EXERCISE OBJECTIVE:
Show all lines from the records below in which the string "segments" is present.

● ● ● ● ●

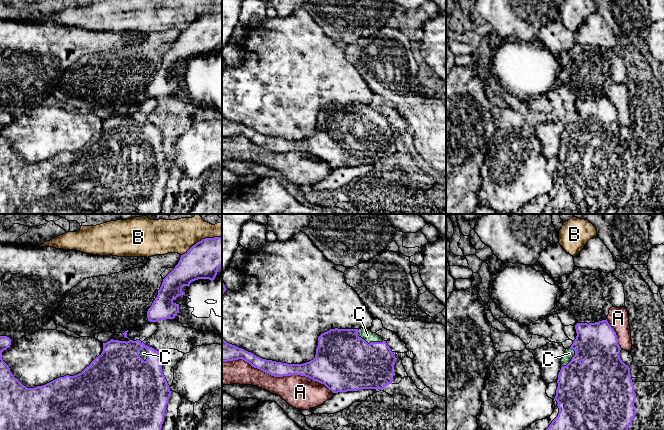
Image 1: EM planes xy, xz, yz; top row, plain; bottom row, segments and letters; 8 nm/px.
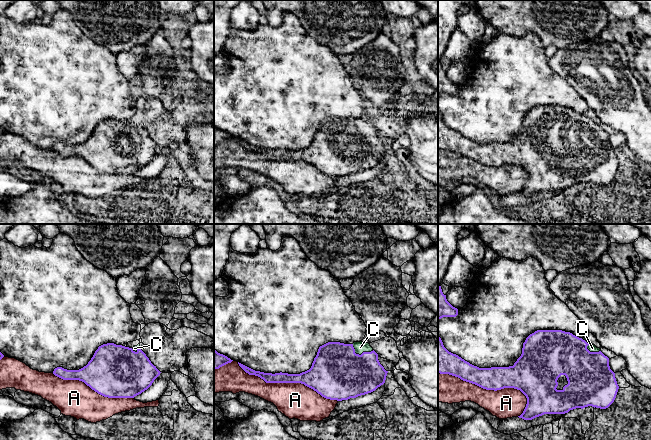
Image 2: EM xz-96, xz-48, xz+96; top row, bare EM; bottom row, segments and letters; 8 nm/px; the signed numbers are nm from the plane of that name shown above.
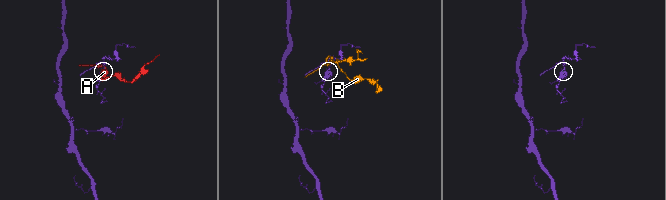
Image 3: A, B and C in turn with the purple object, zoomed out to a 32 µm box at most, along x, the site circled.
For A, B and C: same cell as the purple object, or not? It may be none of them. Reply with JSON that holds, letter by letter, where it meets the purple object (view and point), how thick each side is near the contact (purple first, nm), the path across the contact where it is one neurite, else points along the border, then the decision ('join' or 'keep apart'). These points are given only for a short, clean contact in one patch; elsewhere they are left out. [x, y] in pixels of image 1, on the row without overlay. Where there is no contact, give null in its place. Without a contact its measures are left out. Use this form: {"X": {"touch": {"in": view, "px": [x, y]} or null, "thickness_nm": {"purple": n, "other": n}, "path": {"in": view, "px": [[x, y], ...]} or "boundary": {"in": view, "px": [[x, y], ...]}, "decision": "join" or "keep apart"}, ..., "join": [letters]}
{"A": {"touch": {"in": "xz", "px": [278, 152]}, "thickness_nm": {"purple": 130, "other": 260}, "decision": "keep apart"}, "B": {"touch": {"in": "xy", "px": [202, 15]}, "thickness_nm": {"purple": 280, "other": 240}, "decision": "keep apart"}, "C": {"touch": {"in": "xz", "px": [367, 119]}, "thickness_nm": {"purple": 460, "other": 90}, "path": {"in": "xz", "px": [[344, 137], [367, 119], [367, 111]]}, "decision": "join"}, "join": ["C"]}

● ● ● ● ●

EXERCISE OUTPUT:
Image 1: EM planes xy, xz, yz; top row, plain; bottom row, segments and letters; 8 nm/px.
Image 2: EM xz-96, xz-48, xz+96; top row, bare EM; bottom row, segments and letters; 8 nm/px; the signed numbers are nm from the plane of that name shown above.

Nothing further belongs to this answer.